Records supplied =
########################################
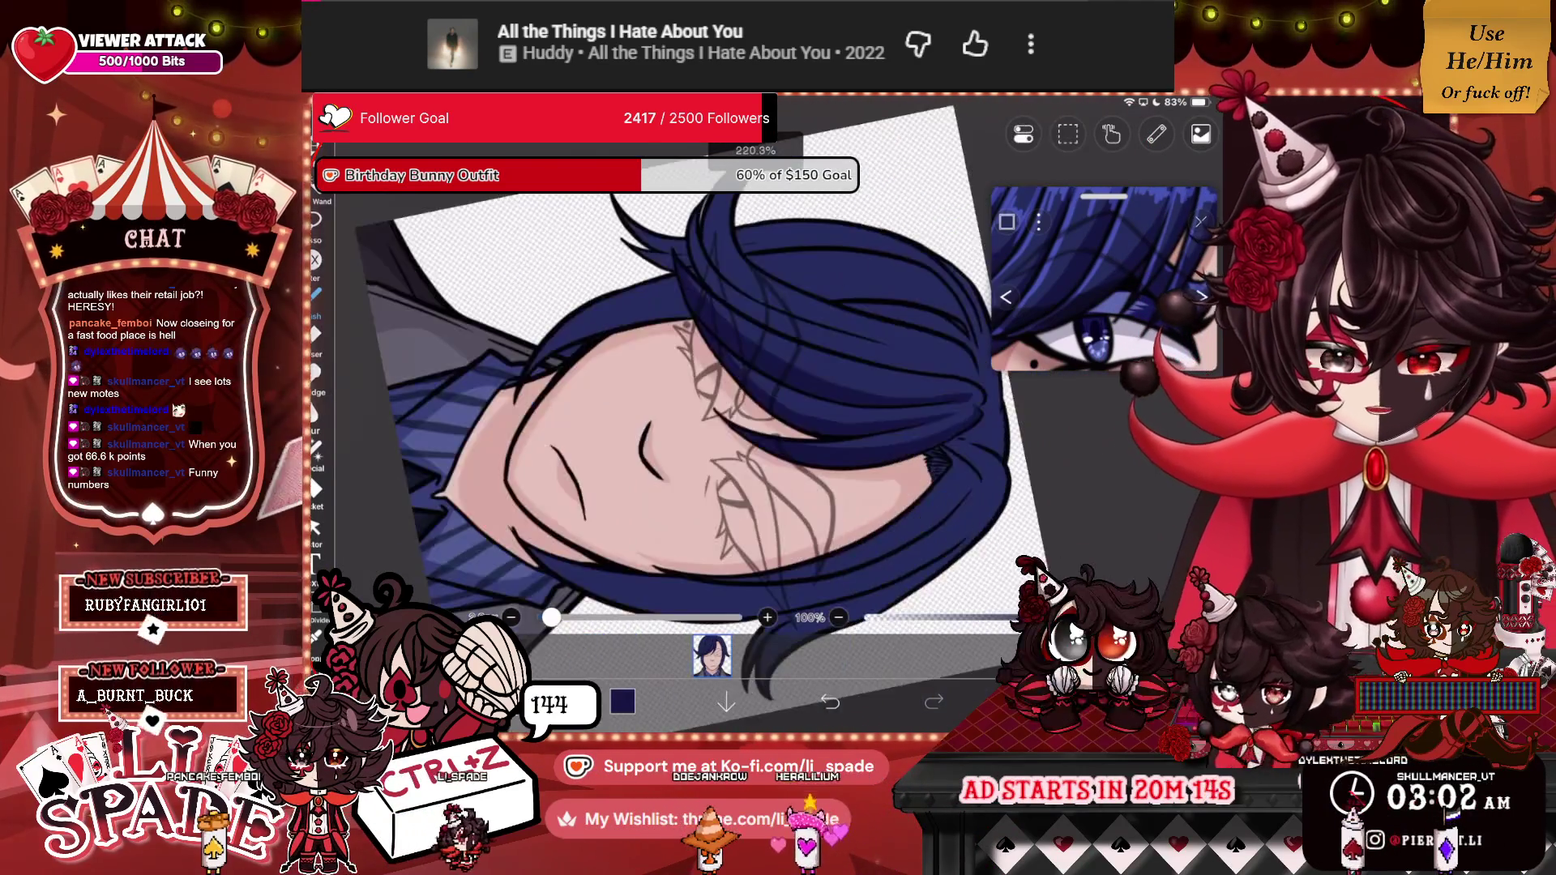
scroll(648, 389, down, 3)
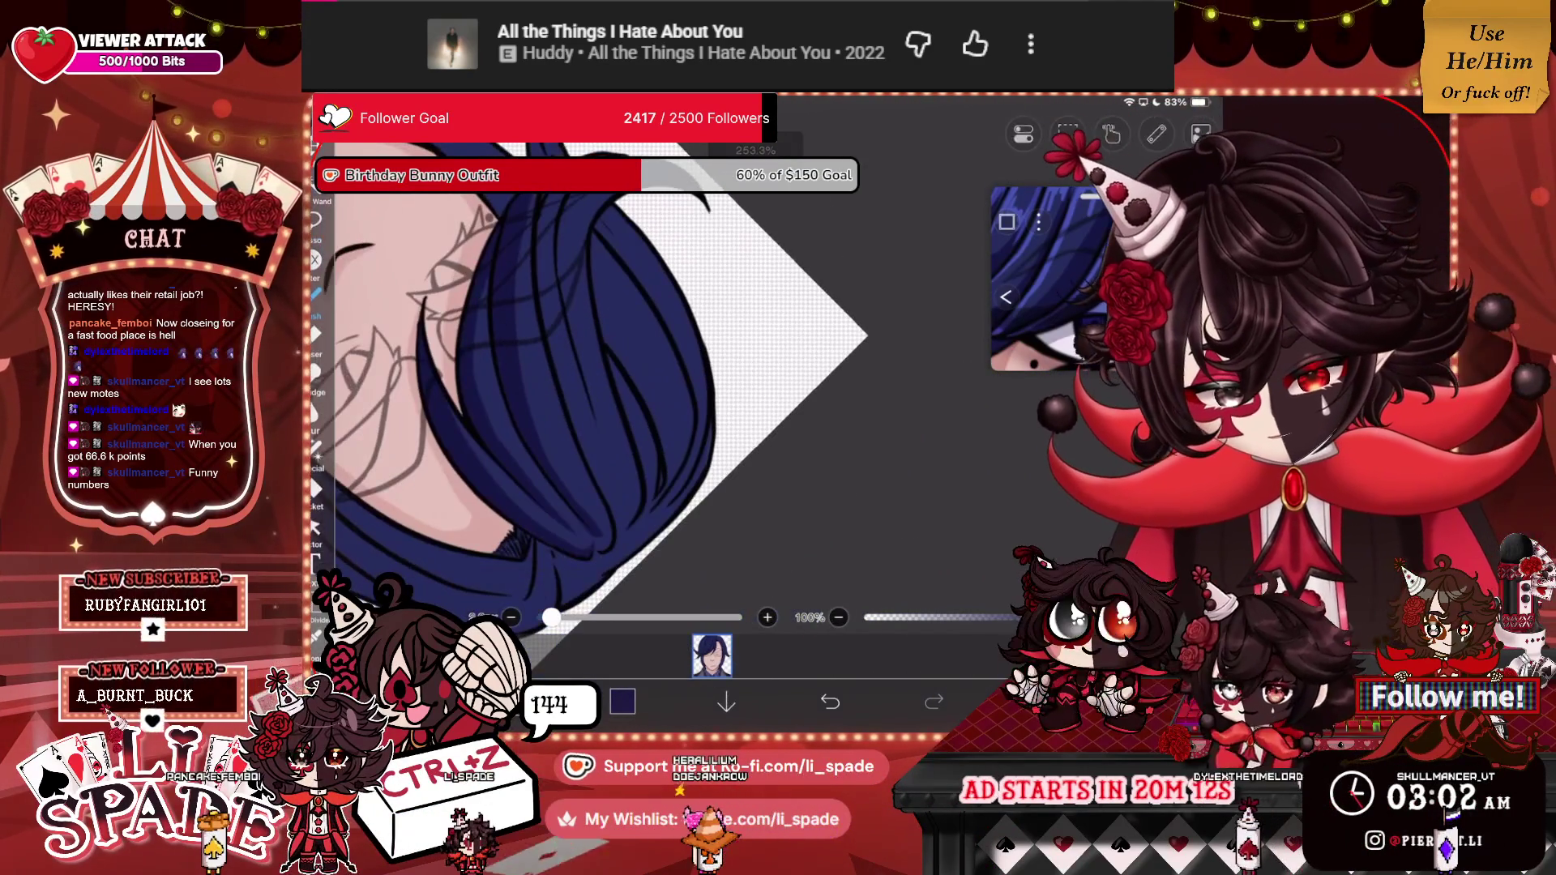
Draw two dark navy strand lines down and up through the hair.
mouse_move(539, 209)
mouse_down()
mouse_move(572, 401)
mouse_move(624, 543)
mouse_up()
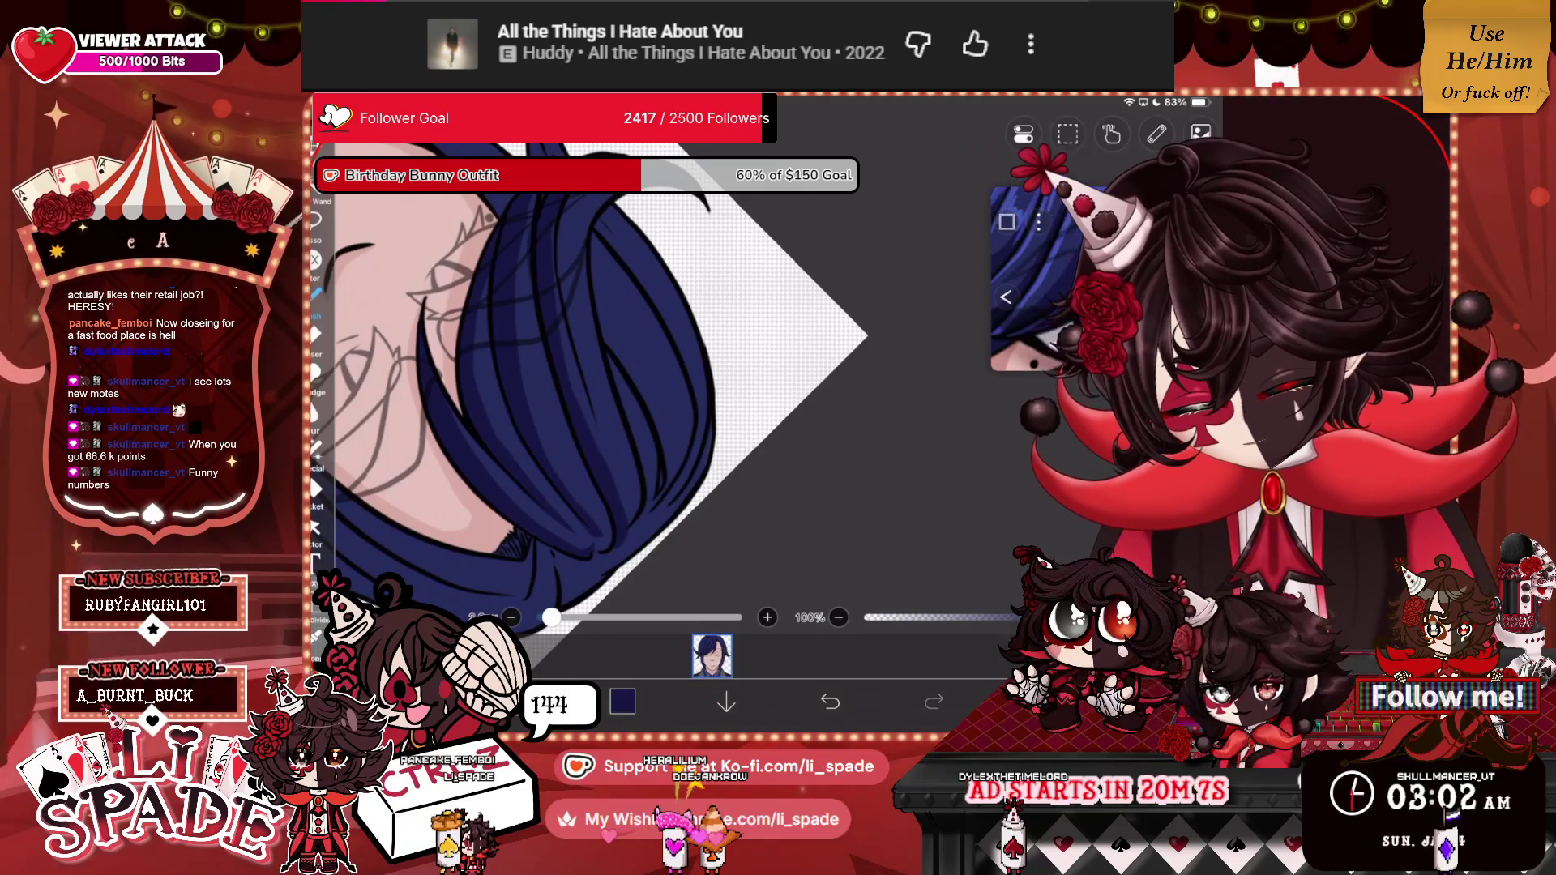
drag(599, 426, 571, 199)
########################################
What you will do =
The answer consists of the records repeated exactly, without any images.

Result of the exercise =
scroll(648, 389, down, 3)
Draw two dark navy strand lines down and up through the hair.
mouse_move(539, 209)
mouse_down()
mouse_move(572, 401)
mouse_move(624, 543)
mouse_up()
drag(599, 426, 571, 199)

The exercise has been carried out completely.